Scaffolding, stubs, mock data, debug bypasses, and placeholder credentials that survived to production — code that runs but wasn't meant to.
The scaffold-leakage layer: did the placeholder, stub, or debug hook get replaced before the code shipped?
In scope. Hardcoded admin/admin fallback credentials, mock data returned from a handler instead of a real query, debug routes or /debug/eval endpoints enabled in production, feature-flag defaults wrong for prod, TODO comments marking unimplemented security checks, debug-only auth bypasses (if (env === 'development') skipAuth()), placeholder strings ([INSERT_API_KEY], CHANGEME, your_api_key_here), console.log calls tracing sensitive data that were meant to be removed, if (false) / if (true) blocks, stub functions that return static data.
Not in scope. Deliberately incomplete but documented feature work — that's code-quality tech-debt. Feature fully missing by design — not a defect, a gap. References to things that don't resolve at all — that's reference-integrity.
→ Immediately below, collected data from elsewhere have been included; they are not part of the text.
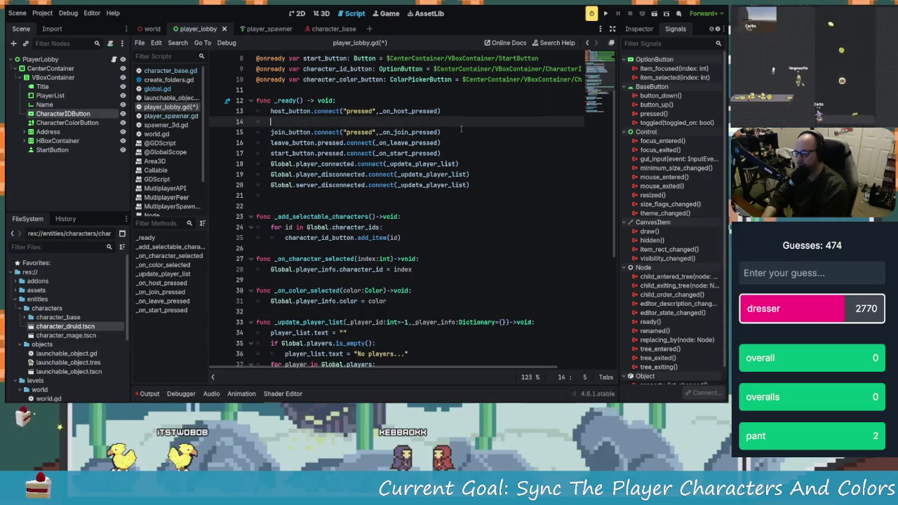
{"action": "type", "text": "char"}
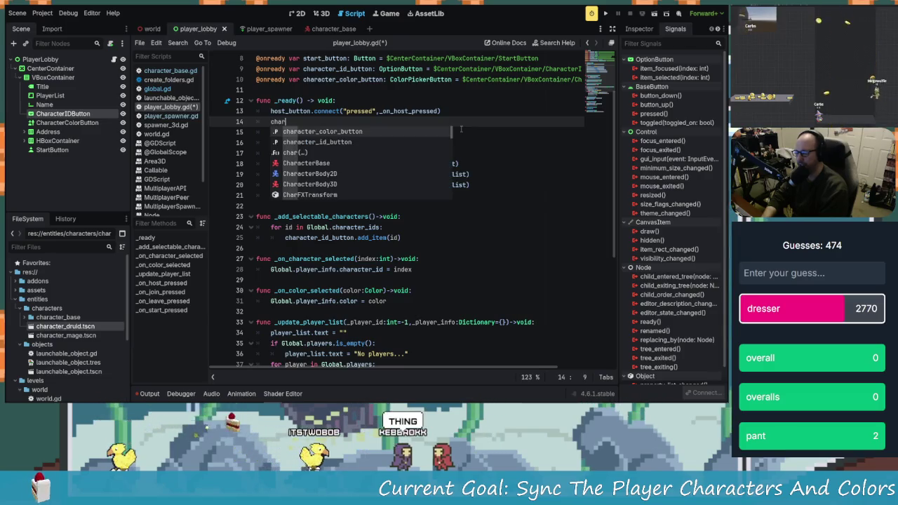
- Connect character_id_button.pressed to _on_character_selected using autocomplete
{"action": "key", "text": "Down"}
{"action": "key", "text": "Return"}
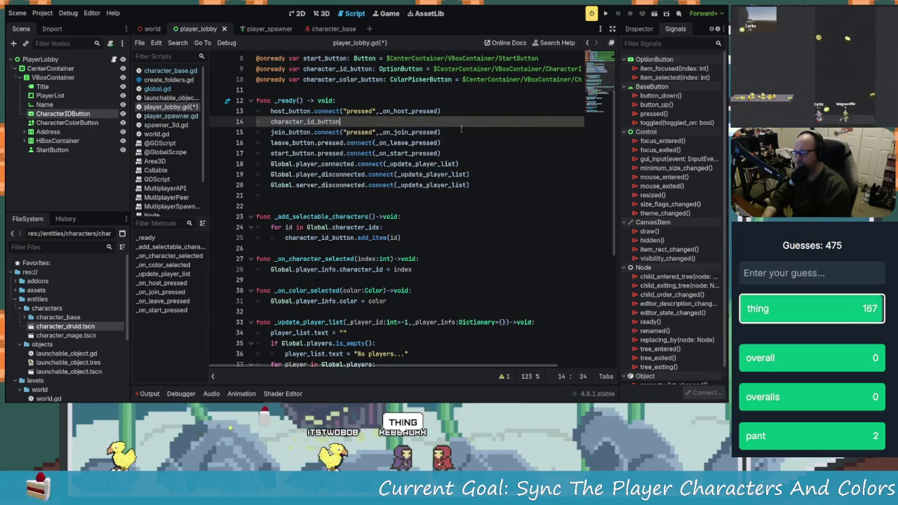
{"action": "type", "text": ".connect"}
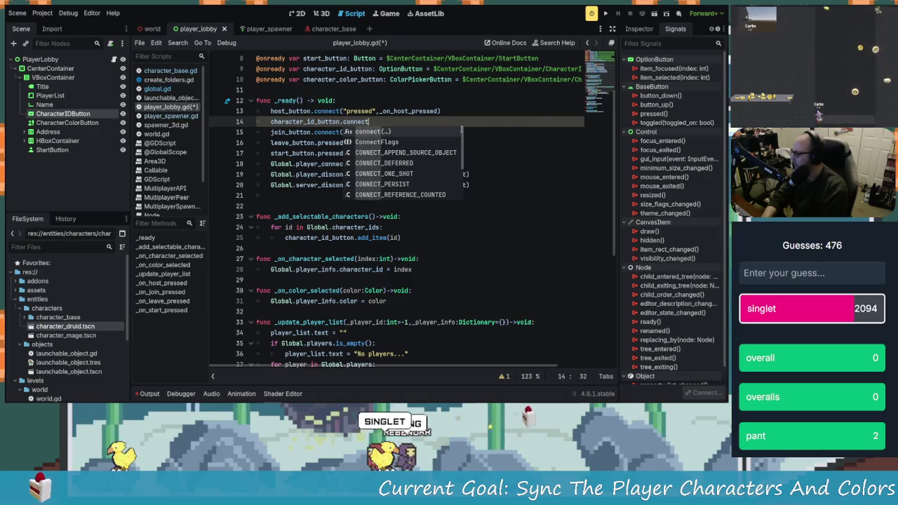
{"action": "type", "text": "(\""}
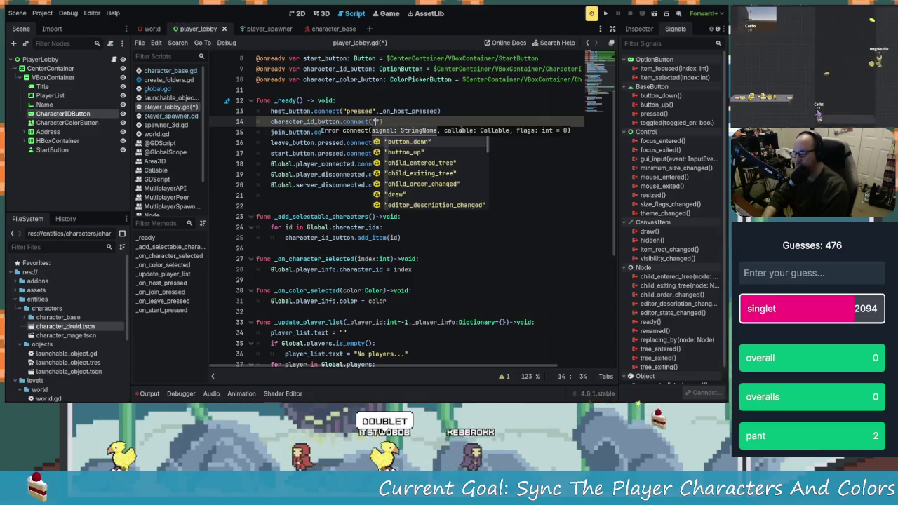
{"action": "type", "text": "pre"}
Distinct because. The defect is scaffolding intended to be replaced was not. The code runs, and that's the problem. A pattern about "auth returns mock user when NODE_ENV is dev" is placeholder-hygiene. A pattern about "auth function has any return type" is code-quality.
Conceptual sub-structure. Debug / dev-only code in prod paths, stub / mock responses shipping real paths, placeholder strings / credentials, feature-flag defaults wrong for production.
Note on the name. Formerly implementation-completeness — renamed because "completeness" collides with "spec completeness" / "test coverage completeness." placeholder-hygiene names the specific defect: scaffolding residue.